Paris is the crown jewel of European cities. Its lush history, matched with unbeatable culture, food, architecture, and nightlife make the “City of Light” one of the most visited destinations in the world. But as an outsider, it can be unbelievably intimidating. The hustle and bustle of touristic sites such as the Notre Dame and the Louvre can be exhausting, the line to get into the Eiffel Tower can feel like an eternity, and often times, customer service in restaurants is not what the typical Westerner is used to – they don’t accept tips, folks!
Let us be your guide for a happy, safe, and fruitful journey into one of the most illustrious cities in the Western world.
Text By Matthew D’Abate / Pictures by Robert Lester
DO walk around.
This is a must. Let me stress once more – Walk. Around. Paris. The city was created exactly for this mode of exploration. The winding streets behold some of the most interesting secrets any major city can offer. From visiting the secondhand boutique shops, to taking a petite pause at a charming café, or even just noticing the eccentric characters that inhabit the city, the pedestrian is king on the streets of Paris. Walking is the best way to see and learn how the true Parisians live and breathe in everyday life.
DON’T go to restaurants with more than 6 items on their menu.
Small bistros are the real gems – and the finest bistros make everything on the same day. To French chefs, to freeze something overnight is a crime. If what you crave is an authentic, French dining experience, go and find a little bistro where all the specials are written right on a board. Generally, these restaurants are family run, with tons of charm and local fun. And the food people will be immaculate.
DO go to the less popular museums.
Of course, the Louvre is a masterful feat of French art history. But it is gigantic. I’m talking gigantic enough to have to spend days to see the museum in its entirety. Yet despite the Louvre’s enormousness, the Mona Lisa itself is tiny! Only 2’6” by 1’9” to be exact. In the interest of time, it might be in your favor to check out the less popular museums like the Picasso Museum, Musee Rodin, and the incredibly underrated Musee des Arts et Métiers, which gives its viewers an awesome look into modern science and the famous Foucault’s Pendulum!
DO see the Eiffel Tower once in your life.

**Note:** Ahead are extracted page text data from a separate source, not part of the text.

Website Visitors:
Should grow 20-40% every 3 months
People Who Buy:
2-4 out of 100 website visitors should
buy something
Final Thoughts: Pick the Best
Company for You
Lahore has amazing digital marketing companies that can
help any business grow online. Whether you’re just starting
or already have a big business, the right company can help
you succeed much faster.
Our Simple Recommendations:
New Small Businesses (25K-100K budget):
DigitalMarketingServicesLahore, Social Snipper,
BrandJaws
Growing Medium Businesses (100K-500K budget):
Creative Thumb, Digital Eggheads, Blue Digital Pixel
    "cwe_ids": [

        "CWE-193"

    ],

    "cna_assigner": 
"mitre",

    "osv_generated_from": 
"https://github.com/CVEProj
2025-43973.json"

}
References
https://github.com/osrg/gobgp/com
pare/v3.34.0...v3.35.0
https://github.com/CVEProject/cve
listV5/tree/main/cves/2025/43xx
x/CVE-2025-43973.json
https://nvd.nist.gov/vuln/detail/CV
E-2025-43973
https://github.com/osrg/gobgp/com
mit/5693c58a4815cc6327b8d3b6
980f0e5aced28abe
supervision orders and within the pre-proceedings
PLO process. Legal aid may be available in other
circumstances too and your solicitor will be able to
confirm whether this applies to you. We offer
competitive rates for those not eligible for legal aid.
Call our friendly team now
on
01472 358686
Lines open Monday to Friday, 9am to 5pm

I know, we’ve all seen the Eiffel Tower in the movies, television shows, and on postcards. One can even catch glimpses of the Eiffel Tower from some parts of Paris simply as a pedestrian. But to stand right before this fantastic architectural marvel is something to behold. Climbing it may be a different story and could take up your entire afternoon to get the same view of the city you would get if you hiked up the Montmartre (which you also must do!) But the Eiffel Tower, constructed for the 1889 World’s Fair, is a must see. Pro tip: Ride the 6 metro line and get a view of the majestic tower from an above ground train cart.

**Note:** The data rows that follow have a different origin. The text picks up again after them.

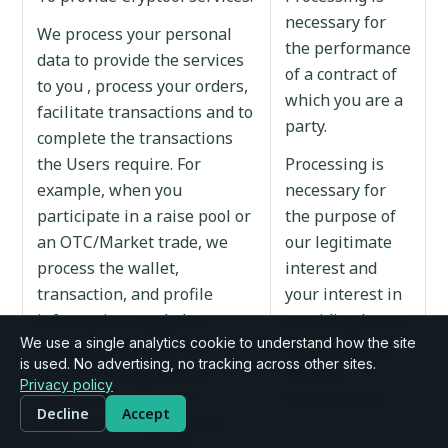
necessary for
We process your personal
the performance
data to provide the services
of a contract of
to you , process your orders,
which you are a
facilitate transactions and to
party.
complete the transactions
the Users require. For
Processing is
example, when you
necessary for
participate in a raise pool or
the purpose of
an OTC/Market trade, we
our legitimate
process the wallet,
interest and
transaction, and profile
your interest in
information needed to
providing better
We use a single analytics cookie to understand how the site
record and display that
documentation
is used. No advertising, no tracking across other sites.
activity. Cryptool is non-
for your
Privacy policy
custodial: trades and
transactions.
Decline
Accept
deposits are executed on-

DON’T try to only speak English.
Get into the groove of the French language. Since you’re taking French classes, take full advantage of applying what you’ve learned and practice with more locals and native speakers. Don’t feel embarrassed or discouraged when you stumble and get tongue-tied while speaking. Here’s a secret: to the French ears, the American accent is very cute. You can also ask them to speak more slowly. There are always people around who are willing to help, even if it doesn’t seem like it at first. Remember that you’re in France, and that it’s time to live la vie en rose and walk the streets with a baguette from a proper boulangerie. And don’t forget to practice giving “la bise” while you’re at it.